Put in a maximally extreme form, it doesn’t seem very plausible (e.g., there’s no way, under any conditions or with any sort of training, that someone could access this broad type of experience). At least it would require a powerful argument. (Compare a similar claim about non-mental phenomena, e.g., events outside our light cone?) If we read the claim in an extremely tepid form, then it starts to seem eminently plausible, as long as one isn’t an infallibilist (this person wasn’t able to get at this specific experience in these conditions for some reason).

So I don’t feel I have a good sense of where the turf is that is under dispute, when the debate is couched abstractly. My own preference is to evaluate the likelihood of unreported experience on a case-by-case basis – though very tentatively, given how little we really know about consciousness (in my view) at this juncture.

Dave the Philosopher said...

Let's assume the hypothetical, that scientists possess knowledge of the neural correlates of subjective experiences to a much greater degree than they now do. How did they come to such knowledge?

How do you know that two things are correlated? You do a lot of experiments, and you find that you observe them happening together and you do not observe them not happening together. How do they know that brain state B is correlated with mental state M? They observe brain state B with their physical equipment. How do they observe mental state M?

This is trickier. As I see it there are three options. (1) They assume it, e.g., they showed a sample a red thing and they didn't show it to the control group and and noted the brain states. In such a case I don't think we can think of them as having observed the mental state, but rather they are correlating two physical facts with each other. (2) They ask the test subjects for their subjective report, in which case, that means we have to trust people's subjective reports. If they do this, then why should we trust the person in the current case any less? Or (3) they would infer it from some other data. What other kind of data would that be? It would have to be other observations of the relation of some variable with subjective state, in which case the question repeats itself.

In the second case, where the subject claims not to see the apple that is evidently there, how do the scientists know that there really is in fact an apple there? Because there is one there. They never had to go find out that when you put an apple in front of most people they will see an apple. It is evident.

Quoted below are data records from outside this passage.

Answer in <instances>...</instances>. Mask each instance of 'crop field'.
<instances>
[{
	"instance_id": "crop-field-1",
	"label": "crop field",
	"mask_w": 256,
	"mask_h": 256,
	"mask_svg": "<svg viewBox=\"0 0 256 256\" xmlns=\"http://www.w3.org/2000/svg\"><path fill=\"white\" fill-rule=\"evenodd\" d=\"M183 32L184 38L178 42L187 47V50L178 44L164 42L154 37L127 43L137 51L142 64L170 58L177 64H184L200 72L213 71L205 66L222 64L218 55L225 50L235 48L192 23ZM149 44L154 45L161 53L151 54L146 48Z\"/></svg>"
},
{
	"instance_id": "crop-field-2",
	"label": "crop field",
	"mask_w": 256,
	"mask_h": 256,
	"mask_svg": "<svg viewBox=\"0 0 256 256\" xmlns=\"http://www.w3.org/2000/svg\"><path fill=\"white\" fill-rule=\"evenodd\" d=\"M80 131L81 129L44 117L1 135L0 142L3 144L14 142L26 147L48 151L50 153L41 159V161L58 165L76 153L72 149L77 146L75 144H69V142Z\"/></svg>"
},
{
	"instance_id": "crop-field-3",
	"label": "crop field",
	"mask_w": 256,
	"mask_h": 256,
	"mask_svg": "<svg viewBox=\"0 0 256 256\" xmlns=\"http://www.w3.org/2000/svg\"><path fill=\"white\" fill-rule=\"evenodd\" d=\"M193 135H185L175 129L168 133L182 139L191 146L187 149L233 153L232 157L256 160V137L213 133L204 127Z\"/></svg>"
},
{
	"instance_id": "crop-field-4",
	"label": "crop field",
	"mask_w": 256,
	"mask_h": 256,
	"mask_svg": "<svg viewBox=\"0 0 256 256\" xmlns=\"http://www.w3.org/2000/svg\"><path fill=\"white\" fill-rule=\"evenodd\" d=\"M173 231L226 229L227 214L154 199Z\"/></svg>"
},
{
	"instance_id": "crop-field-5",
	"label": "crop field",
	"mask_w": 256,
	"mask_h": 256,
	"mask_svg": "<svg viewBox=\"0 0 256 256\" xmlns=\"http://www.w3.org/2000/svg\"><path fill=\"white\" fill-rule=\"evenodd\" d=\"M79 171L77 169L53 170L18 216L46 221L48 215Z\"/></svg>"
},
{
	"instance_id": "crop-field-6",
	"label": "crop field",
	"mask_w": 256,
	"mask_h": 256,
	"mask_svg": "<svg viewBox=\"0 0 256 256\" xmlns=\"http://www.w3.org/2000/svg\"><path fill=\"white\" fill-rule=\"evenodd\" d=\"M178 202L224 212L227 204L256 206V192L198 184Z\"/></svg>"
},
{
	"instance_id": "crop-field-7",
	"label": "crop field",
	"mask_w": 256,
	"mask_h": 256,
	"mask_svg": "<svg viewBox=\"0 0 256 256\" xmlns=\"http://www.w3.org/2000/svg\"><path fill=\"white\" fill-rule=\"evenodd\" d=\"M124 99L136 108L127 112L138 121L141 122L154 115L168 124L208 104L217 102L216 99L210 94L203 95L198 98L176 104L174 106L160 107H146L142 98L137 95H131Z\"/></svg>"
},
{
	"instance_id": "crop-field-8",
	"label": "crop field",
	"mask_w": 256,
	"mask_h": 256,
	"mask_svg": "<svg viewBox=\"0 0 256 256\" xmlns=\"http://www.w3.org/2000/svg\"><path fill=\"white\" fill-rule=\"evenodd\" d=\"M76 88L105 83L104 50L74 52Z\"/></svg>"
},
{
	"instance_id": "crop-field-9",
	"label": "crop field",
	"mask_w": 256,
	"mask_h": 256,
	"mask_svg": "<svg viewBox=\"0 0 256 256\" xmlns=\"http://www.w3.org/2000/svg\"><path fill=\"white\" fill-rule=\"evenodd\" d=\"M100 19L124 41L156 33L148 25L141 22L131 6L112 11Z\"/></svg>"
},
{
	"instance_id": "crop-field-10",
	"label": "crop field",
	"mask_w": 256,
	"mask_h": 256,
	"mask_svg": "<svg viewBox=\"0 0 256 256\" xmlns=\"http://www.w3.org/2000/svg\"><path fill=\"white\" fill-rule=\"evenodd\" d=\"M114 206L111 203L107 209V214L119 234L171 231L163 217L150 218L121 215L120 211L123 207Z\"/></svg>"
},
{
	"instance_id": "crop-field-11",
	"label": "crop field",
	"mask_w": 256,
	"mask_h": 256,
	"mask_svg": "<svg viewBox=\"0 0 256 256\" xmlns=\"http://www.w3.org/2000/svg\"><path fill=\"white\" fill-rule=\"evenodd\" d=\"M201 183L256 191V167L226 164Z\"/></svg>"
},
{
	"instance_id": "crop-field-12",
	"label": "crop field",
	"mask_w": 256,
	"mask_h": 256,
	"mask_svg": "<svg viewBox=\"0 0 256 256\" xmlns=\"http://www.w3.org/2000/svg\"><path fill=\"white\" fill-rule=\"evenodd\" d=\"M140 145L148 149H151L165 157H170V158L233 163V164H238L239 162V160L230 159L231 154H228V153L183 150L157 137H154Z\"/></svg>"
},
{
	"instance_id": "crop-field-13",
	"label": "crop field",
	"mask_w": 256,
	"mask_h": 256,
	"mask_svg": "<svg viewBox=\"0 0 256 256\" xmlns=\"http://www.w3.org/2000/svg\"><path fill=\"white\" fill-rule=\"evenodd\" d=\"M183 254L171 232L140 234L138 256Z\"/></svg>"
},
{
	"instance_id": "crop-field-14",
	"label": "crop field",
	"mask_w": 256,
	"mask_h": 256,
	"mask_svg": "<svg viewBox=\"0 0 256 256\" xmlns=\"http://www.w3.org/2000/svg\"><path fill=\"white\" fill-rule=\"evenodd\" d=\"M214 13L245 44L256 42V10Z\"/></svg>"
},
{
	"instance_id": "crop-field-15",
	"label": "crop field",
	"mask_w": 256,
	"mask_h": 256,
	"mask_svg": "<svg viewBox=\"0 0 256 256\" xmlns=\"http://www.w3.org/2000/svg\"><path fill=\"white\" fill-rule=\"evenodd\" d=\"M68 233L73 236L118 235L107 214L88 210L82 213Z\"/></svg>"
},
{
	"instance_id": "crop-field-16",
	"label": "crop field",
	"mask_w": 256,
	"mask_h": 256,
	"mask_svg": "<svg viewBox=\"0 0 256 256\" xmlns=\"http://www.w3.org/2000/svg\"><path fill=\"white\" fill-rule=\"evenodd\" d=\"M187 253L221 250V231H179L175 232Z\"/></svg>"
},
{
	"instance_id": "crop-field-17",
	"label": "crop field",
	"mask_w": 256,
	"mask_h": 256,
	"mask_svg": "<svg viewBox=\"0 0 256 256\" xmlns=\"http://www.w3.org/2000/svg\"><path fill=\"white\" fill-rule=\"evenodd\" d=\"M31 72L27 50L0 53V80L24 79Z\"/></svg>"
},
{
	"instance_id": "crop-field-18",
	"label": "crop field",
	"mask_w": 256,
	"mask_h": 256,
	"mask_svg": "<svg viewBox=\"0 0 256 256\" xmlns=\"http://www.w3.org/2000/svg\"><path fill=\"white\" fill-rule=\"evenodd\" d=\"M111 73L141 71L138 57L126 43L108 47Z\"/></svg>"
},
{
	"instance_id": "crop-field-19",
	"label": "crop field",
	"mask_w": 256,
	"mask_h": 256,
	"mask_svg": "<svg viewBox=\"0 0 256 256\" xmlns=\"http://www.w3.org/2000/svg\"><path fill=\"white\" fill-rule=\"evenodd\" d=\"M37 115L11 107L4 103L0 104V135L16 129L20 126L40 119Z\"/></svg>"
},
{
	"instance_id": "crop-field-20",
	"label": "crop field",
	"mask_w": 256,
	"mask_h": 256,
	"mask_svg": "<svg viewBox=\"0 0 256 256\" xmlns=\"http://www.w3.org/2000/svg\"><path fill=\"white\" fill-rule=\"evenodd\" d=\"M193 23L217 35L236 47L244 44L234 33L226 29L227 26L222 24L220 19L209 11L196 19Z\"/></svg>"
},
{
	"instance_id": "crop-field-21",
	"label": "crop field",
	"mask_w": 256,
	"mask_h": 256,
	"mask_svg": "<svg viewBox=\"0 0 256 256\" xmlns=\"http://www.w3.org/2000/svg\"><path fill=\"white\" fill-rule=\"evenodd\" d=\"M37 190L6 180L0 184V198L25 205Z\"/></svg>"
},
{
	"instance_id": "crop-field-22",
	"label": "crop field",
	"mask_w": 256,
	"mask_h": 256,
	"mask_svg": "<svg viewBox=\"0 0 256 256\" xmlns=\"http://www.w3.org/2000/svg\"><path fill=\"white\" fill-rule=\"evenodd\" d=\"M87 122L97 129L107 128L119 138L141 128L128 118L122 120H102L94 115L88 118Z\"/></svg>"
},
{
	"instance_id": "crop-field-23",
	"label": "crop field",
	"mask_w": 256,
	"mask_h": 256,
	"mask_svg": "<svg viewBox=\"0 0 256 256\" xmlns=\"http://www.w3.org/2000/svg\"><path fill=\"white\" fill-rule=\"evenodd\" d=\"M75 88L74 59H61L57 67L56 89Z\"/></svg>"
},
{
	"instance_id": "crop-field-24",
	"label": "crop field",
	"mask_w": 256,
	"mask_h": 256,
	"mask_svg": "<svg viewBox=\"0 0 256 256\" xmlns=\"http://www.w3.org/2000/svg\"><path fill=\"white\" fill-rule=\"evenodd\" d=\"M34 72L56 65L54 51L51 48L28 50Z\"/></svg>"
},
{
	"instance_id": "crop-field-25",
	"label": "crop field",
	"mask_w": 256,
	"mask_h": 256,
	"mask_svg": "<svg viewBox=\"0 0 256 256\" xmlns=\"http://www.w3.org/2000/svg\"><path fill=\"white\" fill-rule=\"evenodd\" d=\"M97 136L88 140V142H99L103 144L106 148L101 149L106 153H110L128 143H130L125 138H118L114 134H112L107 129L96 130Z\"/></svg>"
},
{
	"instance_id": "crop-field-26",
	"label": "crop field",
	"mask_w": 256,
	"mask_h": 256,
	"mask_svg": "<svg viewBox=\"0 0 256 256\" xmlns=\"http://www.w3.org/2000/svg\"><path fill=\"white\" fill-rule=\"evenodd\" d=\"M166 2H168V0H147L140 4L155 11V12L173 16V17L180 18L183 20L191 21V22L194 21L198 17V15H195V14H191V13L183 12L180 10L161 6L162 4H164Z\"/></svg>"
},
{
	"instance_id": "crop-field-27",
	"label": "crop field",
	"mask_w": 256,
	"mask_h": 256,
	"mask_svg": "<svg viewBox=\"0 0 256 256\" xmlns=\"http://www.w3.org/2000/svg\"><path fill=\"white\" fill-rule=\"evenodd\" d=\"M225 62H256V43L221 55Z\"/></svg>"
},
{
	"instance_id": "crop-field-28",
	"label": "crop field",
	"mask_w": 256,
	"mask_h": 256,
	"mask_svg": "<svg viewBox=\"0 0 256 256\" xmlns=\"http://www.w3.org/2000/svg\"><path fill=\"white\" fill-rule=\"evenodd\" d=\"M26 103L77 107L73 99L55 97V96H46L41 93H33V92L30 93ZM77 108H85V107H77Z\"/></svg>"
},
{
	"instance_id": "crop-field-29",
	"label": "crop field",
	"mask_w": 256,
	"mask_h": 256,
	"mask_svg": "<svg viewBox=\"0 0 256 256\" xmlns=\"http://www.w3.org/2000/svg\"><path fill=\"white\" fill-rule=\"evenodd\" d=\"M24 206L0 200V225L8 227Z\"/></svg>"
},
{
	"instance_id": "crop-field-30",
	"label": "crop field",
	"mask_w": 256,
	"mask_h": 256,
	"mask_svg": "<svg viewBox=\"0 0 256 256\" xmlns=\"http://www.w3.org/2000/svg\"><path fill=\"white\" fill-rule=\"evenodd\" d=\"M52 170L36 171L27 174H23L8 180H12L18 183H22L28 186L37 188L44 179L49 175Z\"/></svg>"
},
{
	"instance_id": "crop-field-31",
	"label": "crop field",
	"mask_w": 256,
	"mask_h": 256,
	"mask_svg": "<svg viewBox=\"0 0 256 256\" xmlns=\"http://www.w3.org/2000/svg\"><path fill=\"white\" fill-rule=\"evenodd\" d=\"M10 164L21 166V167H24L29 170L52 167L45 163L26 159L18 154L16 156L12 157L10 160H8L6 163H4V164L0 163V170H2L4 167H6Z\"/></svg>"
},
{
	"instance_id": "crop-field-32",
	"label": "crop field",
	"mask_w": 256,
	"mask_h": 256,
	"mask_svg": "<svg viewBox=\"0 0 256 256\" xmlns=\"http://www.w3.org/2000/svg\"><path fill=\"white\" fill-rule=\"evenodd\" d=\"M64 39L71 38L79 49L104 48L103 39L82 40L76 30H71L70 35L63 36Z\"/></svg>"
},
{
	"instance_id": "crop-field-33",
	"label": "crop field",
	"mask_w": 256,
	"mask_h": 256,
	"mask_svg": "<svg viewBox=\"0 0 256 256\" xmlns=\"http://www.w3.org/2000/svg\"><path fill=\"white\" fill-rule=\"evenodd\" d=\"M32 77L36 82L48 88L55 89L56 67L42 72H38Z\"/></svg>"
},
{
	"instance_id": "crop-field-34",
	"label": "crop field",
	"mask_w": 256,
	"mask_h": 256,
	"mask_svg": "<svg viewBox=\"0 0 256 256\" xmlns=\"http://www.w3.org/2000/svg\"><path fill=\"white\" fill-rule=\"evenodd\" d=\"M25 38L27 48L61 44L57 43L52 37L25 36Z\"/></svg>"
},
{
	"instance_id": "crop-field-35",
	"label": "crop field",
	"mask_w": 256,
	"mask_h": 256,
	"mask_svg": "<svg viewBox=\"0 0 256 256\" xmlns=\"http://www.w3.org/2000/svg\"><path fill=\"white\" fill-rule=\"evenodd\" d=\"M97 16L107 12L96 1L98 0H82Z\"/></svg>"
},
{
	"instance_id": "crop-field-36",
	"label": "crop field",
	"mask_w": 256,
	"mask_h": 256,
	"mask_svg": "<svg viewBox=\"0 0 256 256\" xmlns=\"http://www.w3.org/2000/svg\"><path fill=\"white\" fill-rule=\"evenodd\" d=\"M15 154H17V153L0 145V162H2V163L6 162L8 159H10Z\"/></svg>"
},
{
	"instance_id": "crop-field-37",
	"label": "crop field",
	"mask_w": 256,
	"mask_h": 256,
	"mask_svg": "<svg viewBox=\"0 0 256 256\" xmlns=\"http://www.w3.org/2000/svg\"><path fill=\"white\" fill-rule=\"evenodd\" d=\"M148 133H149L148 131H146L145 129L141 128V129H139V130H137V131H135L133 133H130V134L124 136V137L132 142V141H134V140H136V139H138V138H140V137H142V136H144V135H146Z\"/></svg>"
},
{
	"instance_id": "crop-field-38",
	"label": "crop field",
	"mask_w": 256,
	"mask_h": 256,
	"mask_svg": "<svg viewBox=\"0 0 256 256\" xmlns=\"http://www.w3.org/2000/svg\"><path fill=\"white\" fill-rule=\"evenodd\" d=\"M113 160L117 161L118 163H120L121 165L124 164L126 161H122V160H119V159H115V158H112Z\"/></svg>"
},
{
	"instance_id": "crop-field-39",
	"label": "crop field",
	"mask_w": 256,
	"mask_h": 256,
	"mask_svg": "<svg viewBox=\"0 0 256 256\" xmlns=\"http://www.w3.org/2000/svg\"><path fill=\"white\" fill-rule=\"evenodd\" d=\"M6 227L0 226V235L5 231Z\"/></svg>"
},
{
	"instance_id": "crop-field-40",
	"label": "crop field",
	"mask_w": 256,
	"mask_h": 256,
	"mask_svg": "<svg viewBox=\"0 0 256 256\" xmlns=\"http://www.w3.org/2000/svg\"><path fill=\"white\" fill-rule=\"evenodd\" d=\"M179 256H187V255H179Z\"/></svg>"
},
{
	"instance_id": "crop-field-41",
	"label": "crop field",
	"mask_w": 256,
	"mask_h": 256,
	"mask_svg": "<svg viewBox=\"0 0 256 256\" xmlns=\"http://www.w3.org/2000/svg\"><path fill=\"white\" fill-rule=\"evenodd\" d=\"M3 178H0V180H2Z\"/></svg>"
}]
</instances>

Therefore I would submit that the first case is much different from the second. In the first case, the entire evidential basis of the scientists confidence is the subjective report. Subjectivity is the authority. If we observed brain state R we would have no basis at all for thinking that the person was experiencing red if not for the fact that lots of people reported having seen red while also exhibiting R. Therefore, if someone denies seeing red while still exhibiting R, we have no reason to deny the person authority. But the evidential basis for the belief that the person is seeing the apple at all is not the fact that we've observed that when most people see an apple they report seeing an apple, it is far simpler. It is because there is an apple in front of the person.

Eric Schwitzgebel said...

Dave, I'm inclined to think that even if self-reports are an important part of the epistemic base, individual reports can still be overturned.